--- MATERIAL PROVIDED ---
• • • • • • •

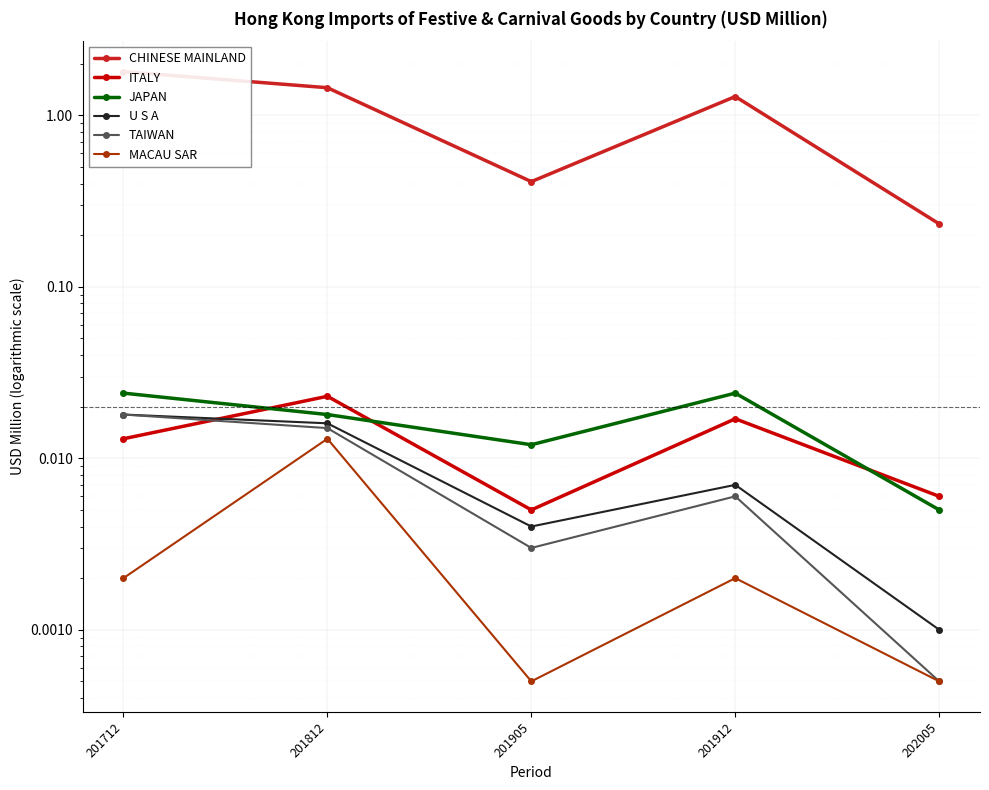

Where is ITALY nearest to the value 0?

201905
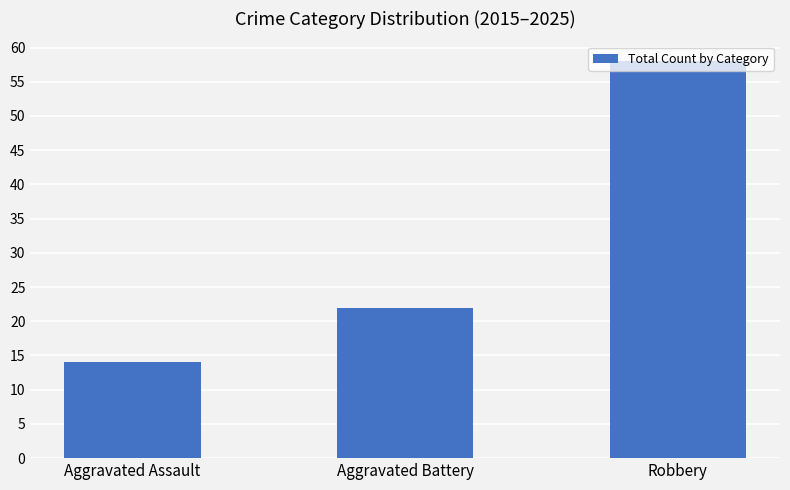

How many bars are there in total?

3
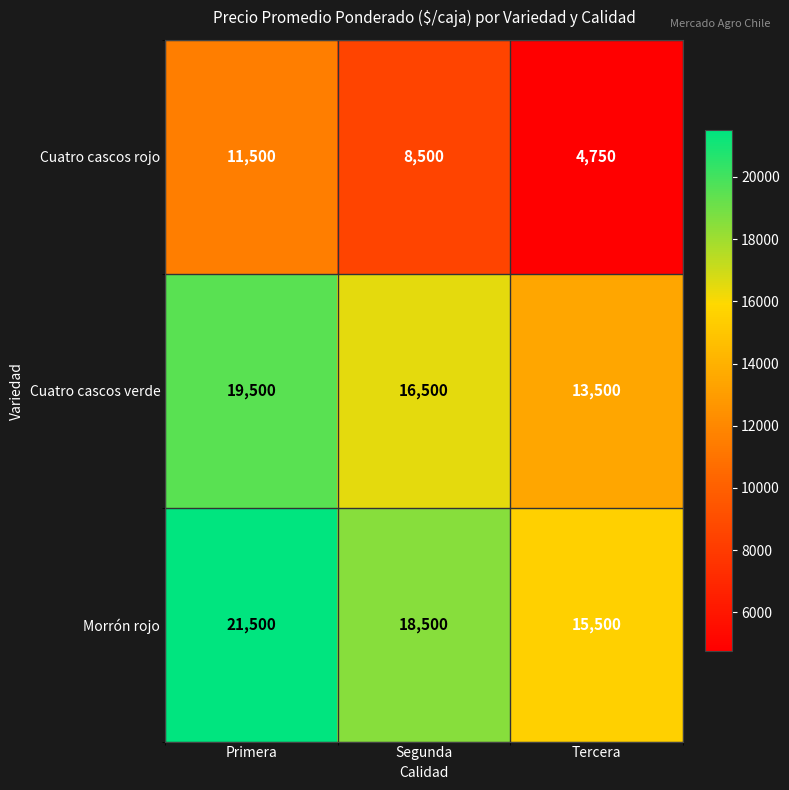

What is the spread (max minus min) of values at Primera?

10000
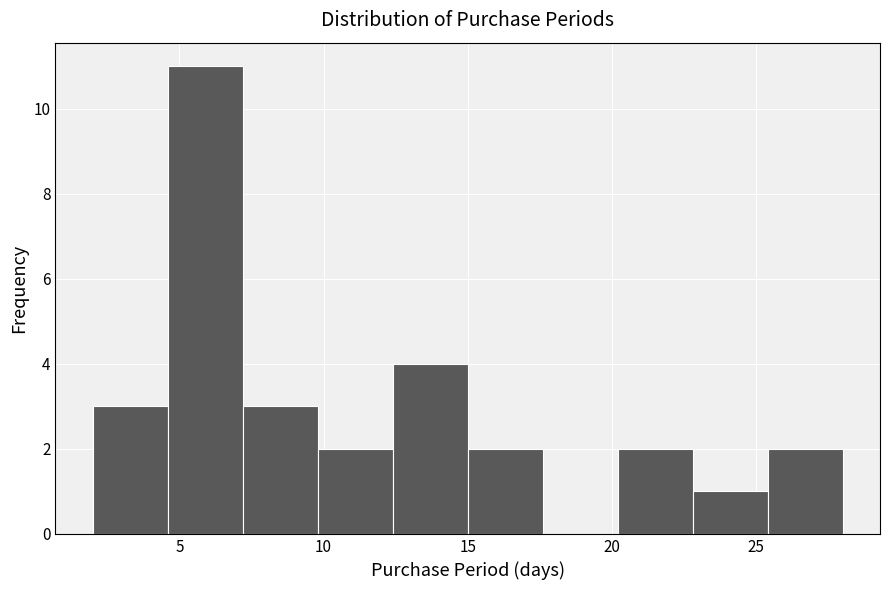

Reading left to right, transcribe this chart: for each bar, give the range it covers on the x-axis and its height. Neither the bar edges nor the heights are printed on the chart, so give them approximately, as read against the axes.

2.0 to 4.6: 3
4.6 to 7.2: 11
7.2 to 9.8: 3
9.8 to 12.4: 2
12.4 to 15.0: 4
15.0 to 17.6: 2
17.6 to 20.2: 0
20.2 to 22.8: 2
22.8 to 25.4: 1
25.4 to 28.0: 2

• • • • • • •

--- TASK DESCRIPTION ---
Output every line of the entries above as a Markdown table with the columns Row and Line, numbering the rows in order. Skip blank lines and leave out the pictures.

--- ANSWER BELOW ---
| Row | Line |
|---|---|
| 1 | Where is ITALY nearest to the value 0? |
| 2 | 201905 |
| 3 | How many bars are there in total? |
| 4 | 3 |
| 5 | What is the spread (max minus min) of values at Primera? |
| 6 | 10000 |
| 7 | Reading left to right, transcribe this chart: for each bar, give the range it covers on the x-axis and its height. Neither the bar edges nor the heights are printed on the chart, so give them approximately, as read against the axes. |
| 8 | 2.0 to 4.6: 3 |
| 9 | 4.6 to 7.2: 11 |
| 10 | 7.2 to 9.8: 3 |
| 11 | 9.8 to 12.4: 2 |
| 12 | 12.4 to 15.0: 4 |
| 13 | 15.0 to 17.6: 2 |
| 14 | 17.6 to 20.2: 0 |
| 15 | 20.2 to 22.8: 2 |
| 16 | 22.8 to 25.4: 1 |
| 17 | 25.4 to 28.0: 2 |